Because horses can get comfortable with routine, they can seem very willing when they have repeatedly been shown what will be asked of them.  This gives the human the false illusion that everything is fine with the horse. And then comes the day when there is a change in the routine, and the saint of a horse turns into a fire breathing dragon.  Frequently it isn’t until the day of a sudden emergency, or unplanned change, when the person really needs their horse to comply, that they find out how little adaptability, or mental availability the horse has towards trying something different.  
So the next time you head out to work with your four-legged friend, take some time to experiment with how, what, and the why’s of your interaction with your horse.  Slow down during the “normal” or “basics” and start to notice if you ask something different than the norm of your horse, how does he respond? It will give you a starting place as to what needs to address to help him learn how to willingly participate, rather than TOLERATE working with you.

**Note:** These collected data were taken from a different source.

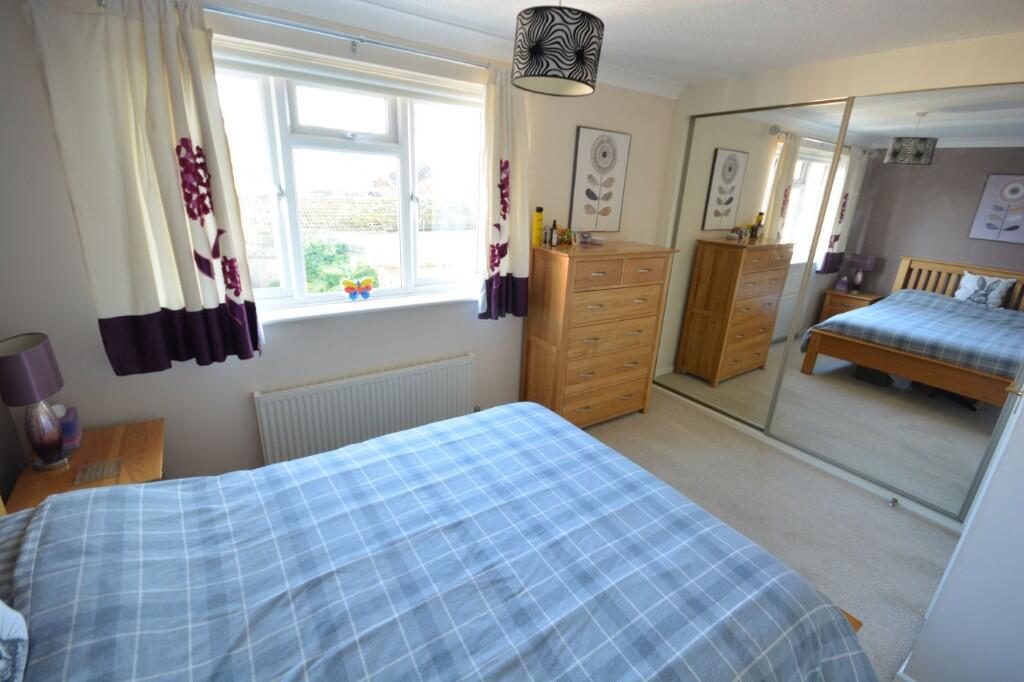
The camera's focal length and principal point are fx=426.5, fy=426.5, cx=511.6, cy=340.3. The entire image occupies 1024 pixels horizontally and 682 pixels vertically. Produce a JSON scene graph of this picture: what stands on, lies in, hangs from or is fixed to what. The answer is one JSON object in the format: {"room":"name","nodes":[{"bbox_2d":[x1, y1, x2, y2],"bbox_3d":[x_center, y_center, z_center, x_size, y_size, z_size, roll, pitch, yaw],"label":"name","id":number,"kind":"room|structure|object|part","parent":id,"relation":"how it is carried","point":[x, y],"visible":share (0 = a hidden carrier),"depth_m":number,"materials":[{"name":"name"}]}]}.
{"room":"bedroom","nodes":[
{"label":"bedroom","id":0,"kind":"room"},
{"bbox_2d":[0,0,676,488],"bbox_3d":[-0.326,-0.515,2.748,4.307,2.444,0.248,-10,22,-33],"label":"window wall","id":1,"kind":"structure","parent":0,"point":[241,390],"depth_m":2.12,"materials":[{"name":"paint"}]},
{"bbox_2d":[91,0,491,69],"bbox_3d":[-0.675,-1.375,2.029,1.967,0.068,0.123,-10,22,-33],"label":"curtain rod","id":2,"kind":"object","parent":1,"relation":"attached to","point":[403,48],"visible":0.76,"depth_m":1.89,"materials":[{"name":"silver metal"}]},
{"bbox_2d":[24,0,263,376],"bbox_3d":[-1.406,-0.560,1.733,0.583,1.439,0.119,-10,22,-33],"label":"left curtain","id":3,"kind":"object","parent":2,"relation":"hanging from","point":[165,295],"visible":0.98,"depth_m":1.68,"materials":[{"name":"fabric"}]},
{"bbox_2d":[477,64,531,321],"bbox_3d":[-0.035,-0.812,2.588,0.369,1.449,0.123,-10,22,-33],"label":"right curtain","id":4,"kind":"object","parent":2,"relation":"hanging from","point":[507,156],"visible":0.94,"depth_m":2.57,"materials":[{"name":"fabric"}]},
{"bbox_2d":[208,39,485,315],"bbox_3d":[-0.846,-0.793,2.337,1.608,1.184,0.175,-10,22,-33],"label":"window","id":5,"kind":"structure","parent":1,"relation":"in","point":[355,144],"depth_m":2.30,"materials":[{"name":"white glass"}]},
{"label":"sash","id":6,"kind":"part","parent":5,"relation":"part of","materials":[{"name":"white plastic"}]},
{"bbox_2d":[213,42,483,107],"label":"roller blind","id":7,"kind":"object","parent":5,"relation":"attached to","point":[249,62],"visible":0.88,"depth_m":2.08,"materials":[{"name":"white plastic"}]},
{"bbox_2d":[252,353,474,465],"bbox_3d":[-0.789,0.481,2.572,1.277,0.641,0.081,-10,22,-33],"label":"radiator","id":8,"kind":"object","parent":1,"relation":"attached to","point":[417,378],"visible":0.92,"depth_m":2.44,"materials":[{"name":"white metal"}]},
{"bbox_2d":[258,289,478,323],"bbox_3d":[-0.803,-0.200,2.434,1.711,0.032,0.175,-10,22,-33],"label":"window sill","id":9,"kind":"structure","parent":1,"relation":"attached to","point":[319,313],"depth_m":2.37,"materials":[{"name":"white paint"}]},
{"bbox_2d":[341,276,373,300],"bbox_3d":[-0.855,-0.291,2.382,0.164,0.125,0.036,-10,22,-33],"label":"butterfly ornament","id":10,"kind":"object","parent":9,"relation":"on","point":[359,287],"visible":0.99,"depth_m":2.37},
{"bbox_2d":[569,126,631,231],"bbox_3d":[0.626,-1.130,3.029,0.483,0.672,0.026,-10,22,-33],"label":"framed picture","id":11,"kind":"object","parent":1,"relation":"attached to","point":[586,191],"visible":1,"depth_m":3.00},
{"bbox_2d":[249,0,1023,89],"bbox_3d":[0.796,-1.228,1.058,4.822,0.103,3.808,-10,22,-33],"label":"ceiling","id":12,"kind":"structure","parent":0,"point":[485,2],"depth_m":2.02,"materials":[{"name":"white paint"}]},
{"bbox_2d":[512,0,604,95],"bbox_3d":[0.187,-1.228,1.701,0.356,0.390,0.353,-10,22,-33],"label":"pendant lamp","id":13,"kind":"object","parent":12,"relation":"hanging from","point":[582,56],"visible":0.99,"depth_m":1.61,"materials":[{"name":"black fabric"}]},
{"bbox_2d":[579,388,959,681],"bbox_3d":[0.706,1.161,1.946,5.262,0.101,3.811,-10,22,-33],"label":"floor","id":14,"kind":"structure","parent":0,"point":[880,508],"depth_m":2.41,"materials":[{"name":"carpet"}]},
{"bbox_2d":[2,417,164,513],"bbox_3d":[-1.658,0.747,1.775,0.431,0.583,0.504,-10,22,-33],"label":"nightstand","id":15,"kind":"object","parent":14,"relation":"on","point":[121,454],"visible":0.38,"depth_m":1.65,"materials":[{"name":"brown wood"}]},
{"bbox_2d":[0,332,70,472],"bbox_3d":[-1.734,0.231,1.554,0.156,0.500,0.186,-10,22,-33],"label":"table lamp","id":16,"kind":"object","parent":15,"relation":"on","point":[53,440],"visible":0.99,"depth_m":1.52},
{"bbox_3d":[-1.748,0.101,1.525,0.213,0.192,0.208,5,19,6],"label":"lamp shade","id":17,"kind":"part","parent":16,"relation":"part of","materials":[{"name":"fabric"}]},
{"bbox_3d":[-1.754,0.330,1.601,0.131,0.259,0.140,3,19,0],"label":"lamp base","id":18,"kind":"part","parent":16,"relation":"part of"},
{"bbox_2d":[54,404,82,449],"bbox_3d":[-1.835,0.343,1.713,0.116,0.180,0.130,-10,22,-33],"label":"tissue box","id":19,"kind":"object","parent":15,"relation":"on","point":[65,426],"visible":0.6,"depth_m":1.71,"materials":[{"name":"purple"}]},
{"bbox_2d":[73,458,121,484],"bbox_3d":[-1.543,0.487,1.595,0.123,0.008,0.106,-10,22,-33],"label":"coaster","id":20,"kind":"object","parent":15,"relation":"on","point":[99,476],"visible":0.99,"depth_m":1.59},
{"bbox_2d":[0,402,881,681],"bbox_3d":[-0.242,0.716,1.171,2.171,1.202,1.759,-10,22,-33],"label":"bed","id":21,"kind":"object","parent":14,"relation":"on","point":[550,416],"visible":1,"depth_m":1.11,"materials":[{"name":"blue fabric"}]},
{"bbox_2d":[0,599,29,681],"bbox_3d":[-0.925,0.518,0.525,0.311,0.454,0.607,-10,22,-33],"label":"pillow","id":22,"kind":"object","parent":21,"relation":"on","point":[3,651],"visible":1,"depth_m":0.78,"materials":[{"name":"white fabric"}]},
{"bbox_2d":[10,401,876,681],"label":"duvet","id":23,"kind":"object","parent":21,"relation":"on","point":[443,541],"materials":[{"name":"blue fabric"}]},
{"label":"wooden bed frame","id":24,"kind":"part","parent":21,"relation":"part of","materials":[{"name":"brown wood"}]},
{"bbox_2d":[523,238,676,427],"bbox_3d":[0.619,-0.035,3.167,0.955,1.322,0.479,-10,22,-33],"label":"chest of drawers","id":25,"kind":"object","parent":14,"relation":"on","point":[576,303],"visible":0.98,"depth_m":2.92,"materials":[{"name":"brown wood"}]},
{"bbox_2d":[533,207,543,246],"bbox_3d":[0.174,-0.748,2.789,0.053,0.240,0.053,-10,22,-33],"label":"yellow bottle","id":26,"kind":"object","parent":25,"relation":"on","point":[538,227],"visible":0.99,"depth_m":2.77,"materials":[{"name":"yellow plastic"}]},
{"bbox_2d":[550,219,558,245],"bbox_3d":[0.281,-0.716,2.814,0.041,0.161,0.041,-10,22,-33],"label":"bottle","id":27,"kind":"object","parent":25,"relation":"on","point":[554,243],"visible":0.99,"depth_m":2.80,"materials":[{"name":"glass"}]},
{"bbox_2d":[558,227,573,245],"bbox_3d":[0.365,-0.711,2.895,0.099,0.115,0.089,-10,22,-33],"label":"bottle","id":28,"kind":"object","parent":25,"relation":"on","point":[568,237],"visible":0.98,"depth_m":2.88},
{"bbox_2d":[579,232,604,244],"bbox_3d":[0.560,-0.716,2.986,0.162,0.071,0.144,19,25,39],"label":"box","id":29,"kind":"object","parent":25,"relation":"on","point":[600,241],"visible":0.99,"depth_m":2.96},
{"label":"drawer","id":30,"kind":"part","parent":25,"relation":"part of","materials":[{"name":"brown wood"}]},
{"bbox_2d":[887,497,898,507],"bbox_3d":[2.247,0.948,2.513,0.050,0.035,0.041,-10,22,-33],"label":"door stop","id":31,"kind":"object","parent":14,"relation":"on","point":[894,500],"visible":0.98,"depth_m":2.50,"materials":[{"name":"silver metal"}]},
{"bbox_2d":[649,29,1023,519],"bbox_3d":[2.360,-0.400,2.757,0.820,2.435,2.849,-10,22,-33],"label":"right wall","id":32,"kind":"structure","parent":0,"point":[922,66],"depth_m":2.44,"materials":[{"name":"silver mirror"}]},
{"bbox_2d":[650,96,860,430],"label":"mirrored sliding door","id":33,"kind":"structure","parent":32,"relation":"in","point":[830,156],"depth_m":3.07,"materials":[{"name":"mirror"}]},
{"bbox_2d":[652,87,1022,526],"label":"mirrored wardrobe","id":34,"kind":"object","parent":32,"relation":"in","point":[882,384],"visible":1,"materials":[{"name":"mirror"}]},
{"bbox_2d":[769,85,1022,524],"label":"mirrored sliding door","id":35,"kind":"object","parent":32,"relation":"in","point":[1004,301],"visible":0.99,"depth_m":2.39,"materials":[{"name":"mirror"}]},
{"bbox_2d":[899,383,1023,681],"bbox_3d":[2.055,0.190,1.075,1.009,2.411,0.863,-10,22,-33],"label":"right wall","id":36,"kind":"structure","parent":0,"point":[1020,513],"depth_m":1.33,"materials":[{"name":"white paint"}]},
{"bbox_2d":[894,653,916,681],"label":"baseboard","id":37,"kind":"structure","parent":36,"relation":"attached to","point":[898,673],"depth_m":1.55,"materials":[{"name":"white paint"}]},
{"label":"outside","id":38,"kind":"structure","parent":0,"visible":0},
{"label":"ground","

The more clear the communication is, the more that can be accomplished with quality.  So yes, you can work on leg yields in just a 15’ wide path, or you can practice flying changes as you weave through the orange groves, you can focus on riding straight as you approach the narrow opening between the two fallen trees, and you can practice increasing and decreasing energy levels or shortening and lengthening strides as you navigate the holes in the open field. 
The physical boundaries of the fencing in an arena, are really just mental boundaries for the human and horse, and more often than not, handicap what we could really be accomplished with our horses.  Why not start the New Year by getting creative to better support your horse’s mental and emotional needs in order to improve his physical willingness to participate?